The Reagan administration in the early 1980s launched a $1.5 billion program to build a new class of ocean-going ships to replace the mine-sweeper fleet, 1950s-vintage wooden ships suffering from dry rot and leaks. There were to be 14 large Avenger mine sweepers, and 17 small, high-technology fiberglass boats for coastal patrols.
The first Avenger arrives this fall -- two years late and much costlier than estimated. Among other problems, the engines and main gears built for the first two Avengers did not match. The main gears were incorrectly designed to rotate in directions opposite those of engine shafts on the ships.
Congress complained bitterly when the price of two ships jumped from an original $197.2 million to $256.6 million. This year, angered by delays, Congress refused to provide money for three more ships.
The coastal sweeper program ran into trouble when design flaws caused the hull to split open during simulated mine explosions.

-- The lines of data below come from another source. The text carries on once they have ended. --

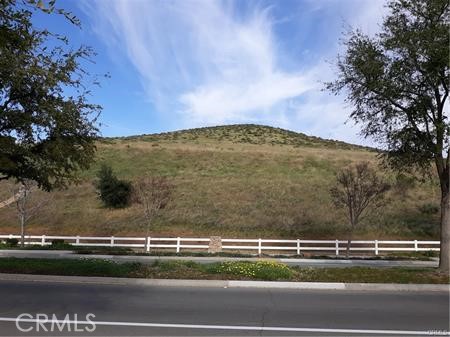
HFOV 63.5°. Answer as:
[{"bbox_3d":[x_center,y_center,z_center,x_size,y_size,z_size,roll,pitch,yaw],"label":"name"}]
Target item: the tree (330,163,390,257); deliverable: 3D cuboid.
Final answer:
[{"bbox_3d":[8.528,2.532,22.897,3.780,5.920,3.590,0,-10,0],"label":"tree"}]

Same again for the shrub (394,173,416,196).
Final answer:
[{"bbox_3d":[21.205,1.872,42.738,2.580,2.840,2.460,0,-10,0],"label":"shrub"}]

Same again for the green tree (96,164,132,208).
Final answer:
[{"bbox_3d":[-11.508,1.851,37.887,3.750,4.610,3.560,0,-10,0],"label":"green tree"}]

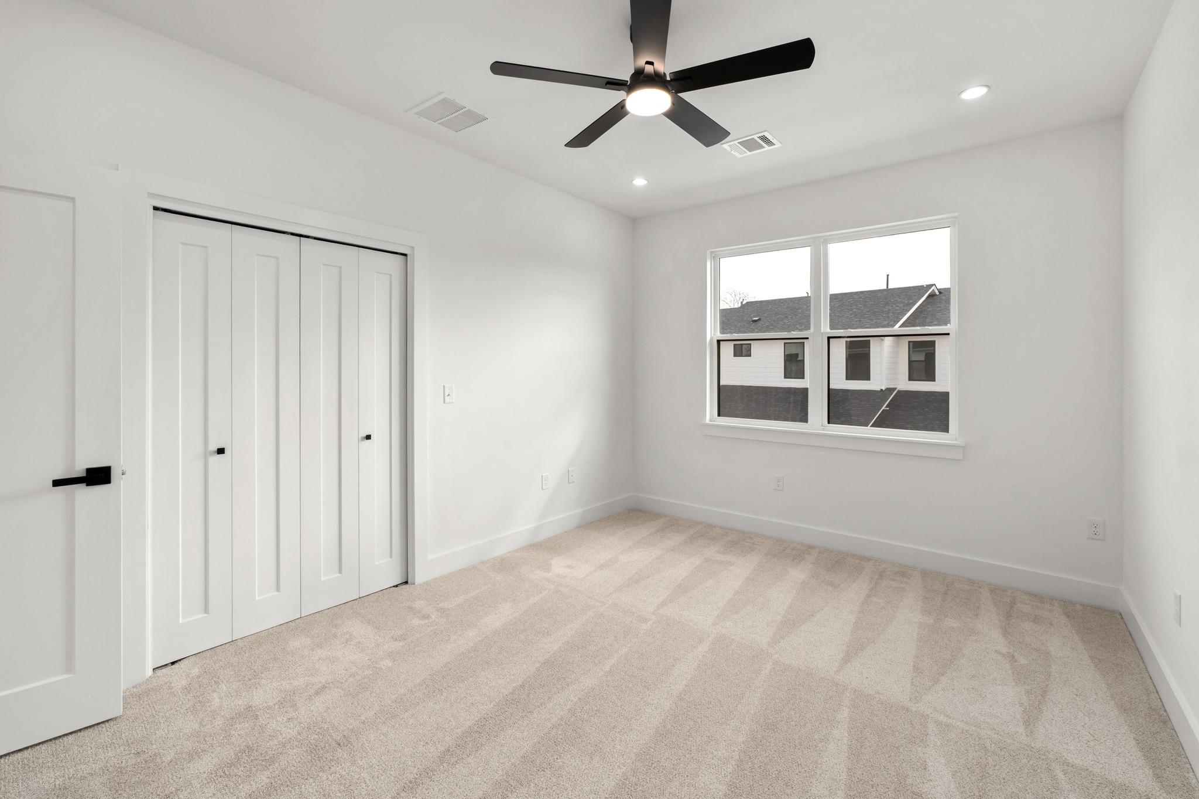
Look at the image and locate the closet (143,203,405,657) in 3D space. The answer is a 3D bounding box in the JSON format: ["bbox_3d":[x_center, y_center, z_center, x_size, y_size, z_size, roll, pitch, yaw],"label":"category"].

With costs soaring, the Navy scuttled the effort and instead will buy an Italian-built coastal vessel. An informed congressional source called the program "a disaster."
Lehman, who oversaw much of the program, said: "Of all the programs in shipbuilding we've wrestled with, the programs that absorbed more effort with less effect were those mine-sweeping programs."
Lehman blamed "poor management in the production yards and the Navy asking for too much technology to begin with."
Meanwhile, there are big problems with the service's ambitious helicopter mine-sweeping program, which calls for building a new version of the Sea Stallion that was ordered to the Persian Gulf this week. The RH53E Super Stallion has serious safety problems, and Congress, while generally supportive, has not approved the helicopters requested for 1989.
The Senate noted this year that it has "learned about serious deliberations within the Navy over the safety of the RH53. The Navy's chief safety officer recommended a top-down review of the structural dynamics . . . noting that bandaid fixes have failed to resolve the structural safety issue." The Navy also ordered a 15-month test program to try to resolve the safety problems.
The gulf's harsh environment -- searing heat, high water temperatures and dust clouds that billow out from the land -- creates additional hardships for the crews and equipment tediously hunting and sweeping for mines.
More time is required to maintain vessels and machinery, a problem that will face the Sea Stallion helicopter mine hunters as well. Desert sands and high temperatures were a major factor in the failures of another version of that helicopter during the unsuccess- ful attempt in 1980 to rescue
the U.S. Embassy hostages in Iran.
Mine-sweeping is extremely time-consuming and requires overlapping search paths, "just like mowing a lawn," said one naval mine expert.
Although mine-sweeping helicopters are faster and more versatile than ships, the heavy sleds and sweeps they tow from long, heavy cables require so much time to set up that the Sea Stallion's normal 3 1/2-hour flying time is sharply curtailed.
Assistant Navy Secretary Everett Pyatt said last week that the Navy is at least five years away from catching up on its schedule for putting new mine sweepers into the fleet.
Meanwhile, some military experts, including retired admiral Wesley L. McDonald, former deputy chief of naval operations, say the United States may not be able to continue relying so heavily on its allies. McDonald estimates that the number of allied mine-sweeping ships, 600 vessels in 1968, will shrink to about 200 by 1990.
Others have predicted an increase in mine threats.
"We should expect more terrorism like the mines to be directed at our strategic interests around the world in the years ahead," Scott Truver, a maritime policy analyst, told participants of a mine warfare seminar sponsored by the Naval Institute in Annapolis in 1985.